Germany's Metro holds profit target after higher Q4 sales

16th January 2013, Comments 0 comments

German retail giant Metro said on Wednesday it was on track to meet its full-year profit targets after sales rose slightly in the fourth quarter.

The group also announced it was pulling the plug on its network of home electronics retail stores, Media-Saturn, in China where it would concentrate on its cash and carry operations instead.

"Despite tougher market conditions, especially in southern Europe, we succeeded in increasing sales in the fourth quarter," said chief executive Olaf Koch.

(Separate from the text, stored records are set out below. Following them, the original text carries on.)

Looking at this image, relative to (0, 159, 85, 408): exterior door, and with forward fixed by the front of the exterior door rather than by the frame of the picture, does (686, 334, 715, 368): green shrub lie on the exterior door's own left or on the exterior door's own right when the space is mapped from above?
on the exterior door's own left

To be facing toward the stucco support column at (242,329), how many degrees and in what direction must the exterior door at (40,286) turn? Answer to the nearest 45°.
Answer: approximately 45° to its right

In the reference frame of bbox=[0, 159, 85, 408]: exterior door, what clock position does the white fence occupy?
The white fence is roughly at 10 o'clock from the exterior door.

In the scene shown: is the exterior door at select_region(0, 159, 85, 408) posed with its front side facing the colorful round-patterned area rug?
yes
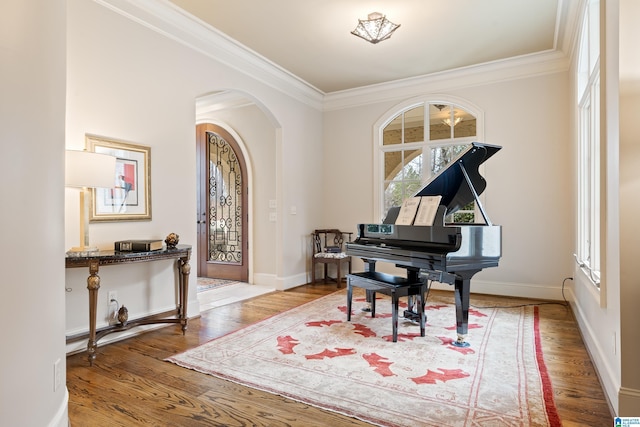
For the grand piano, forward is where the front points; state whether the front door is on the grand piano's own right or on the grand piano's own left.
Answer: on the grand piano's own right

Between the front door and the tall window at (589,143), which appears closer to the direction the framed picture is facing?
the tall window

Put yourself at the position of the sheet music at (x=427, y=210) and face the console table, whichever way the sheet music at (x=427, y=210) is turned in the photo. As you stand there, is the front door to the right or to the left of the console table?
right

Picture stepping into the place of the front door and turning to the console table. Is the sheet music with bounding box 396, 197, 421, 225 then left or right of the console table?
left

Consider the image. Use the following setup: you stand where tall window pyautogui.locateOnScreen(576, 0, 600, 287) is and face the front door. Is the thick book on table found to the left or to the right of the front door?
left

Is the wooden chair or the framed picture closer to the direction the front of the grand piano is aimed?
the framed picture

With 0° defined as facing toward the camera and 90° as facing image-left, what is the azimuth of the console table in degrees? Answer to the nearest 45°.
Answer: approximately 315°

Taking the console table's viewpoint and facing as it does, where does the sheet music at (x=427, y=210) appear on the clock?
The sheet music is roughly at 11 o'clock from the console table.

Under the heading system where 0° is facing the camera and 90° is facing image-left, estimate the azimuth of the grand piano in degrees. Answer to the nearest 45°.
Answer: approximately 45°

"Metro confirms its 2012 forecast for earnings before interest and taxes of around 2 billion euros ($2.6 billion)," he said.

Metro said group sales rose by 0.5 percent to 19.4 billion euros in the period from October to December, bringing the full-year total up by 1.2 percent to 66.7 billion euros.

Last year had been characterised by rising unemployment in Europe and increased austerity measures by governments to curb the sovereign debt crisis, Koch said.

"The resulting consumer reticence had a negative impact on our business development. Taking into account these factors, the sales development was satisfactory, both in the full year and in the fourth quarter," he said.

Metro also announced it had decided to discontinue its Media-Saturn business operations in China, which it operated as a joint venture with Foxconn Technology Group.

"After carefully analysing all alternatives, we have decided not to continue our business activities", said Koch.

The decision was "prompted by the experiences and forecasts deriving from the two-year test phase that expired at the end of December," he explained.

Metro would instead "concentrate on those business units and markets where we can clearly sharpen our profile and build up a strong market position. We will further intensify our successful commitment to Metro Cash & Carry in China. The country is key and a promising market with good future prospects for our wholesale busines," said CEO Koch.